Posted by E.D. Robertson, LTC USAF (ret) on August 25,2011 | 12:22 PM
My favorite airplane as a young kid. Beautiful design with two flaws: 37 mm cannon that jammed and made tumbling potential and no turbo supercharger. A-400 version w/20 mm cannon performed well at Guadalcanal. Originally had supercharger but removed to save weight, a critical error dooming its potential role as a high altitude fighter. I have four models in my office! Thanks for article.

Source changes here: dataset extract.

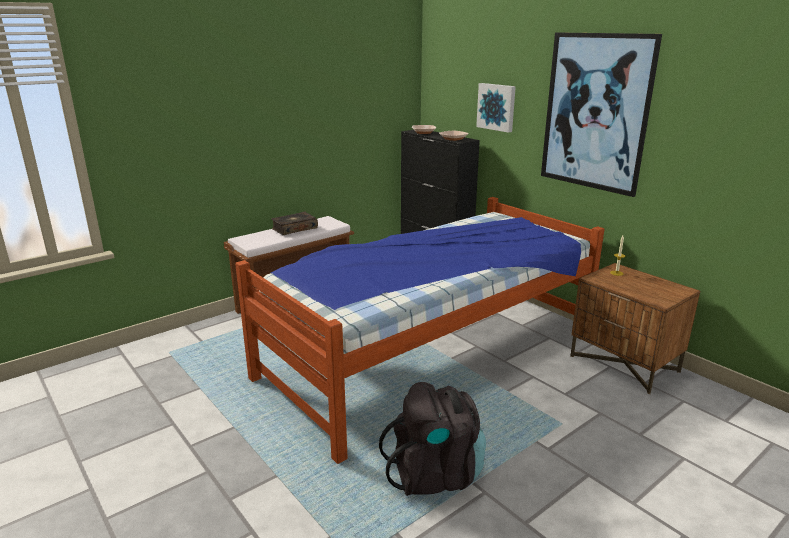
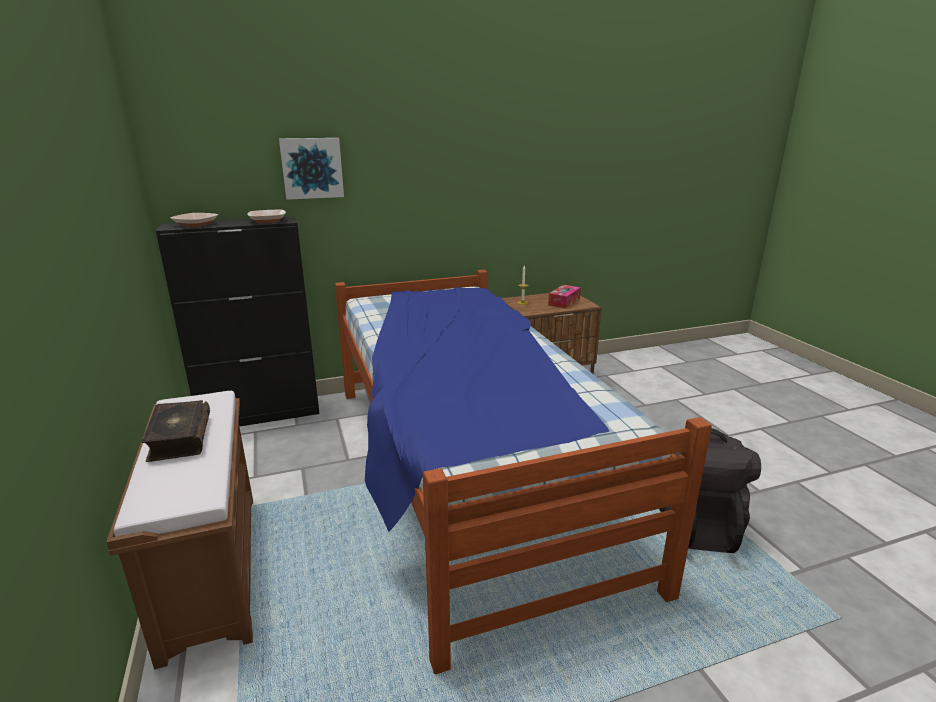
camera: 70 degrees left, 0 degrees up
(595, 112) = (451, 156): picture -> none
(650, 290) = (564, 302): none -> tissue box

Posted by Joe Cammalleri on August 25,2011 | 04:37 PM
A follow up to this fascinating article would be more revealing. Just exactly how did the young pilot die? The state of the wreck suggests the crash was survivable, and the author states that the lake was frozen, so presumably he didn't drown inside the cockpit, unless the plane broke through the ice. EDITORS' REPLY:An analysis of Lt. Baranovsky's remains indicated that he had a fractured skull, and bone fragments were found in the aircraft, though no autopsy was performed. One of the sources we consulted, Ilya Grinberg, surmised that he had not been wearing a shoulder harness and had hit his head on the gunsight when the aircraft impacted the lake. According to Grinberg, many Soviet pilots preferred not using the shoulder harness so that they could move more freely in the cockpit and spot enemy aircraft easier.
Posted by Chris Liddiard on September 3,2011 | 11:04 PM
I have formed a non-profit organization called the P-39 and P-63 Cobra Association at www.p39p63cobraassn.com or remitchell22@aol.com.
Posted by Rick Mitchell on February 13,2013 | 09:40 PM
read in your article and was very impressed. having seen cobras in Edminton, Canada, being repainted as Russian aircraft in 1942. Chuck P.S. I was 8 years old at the time.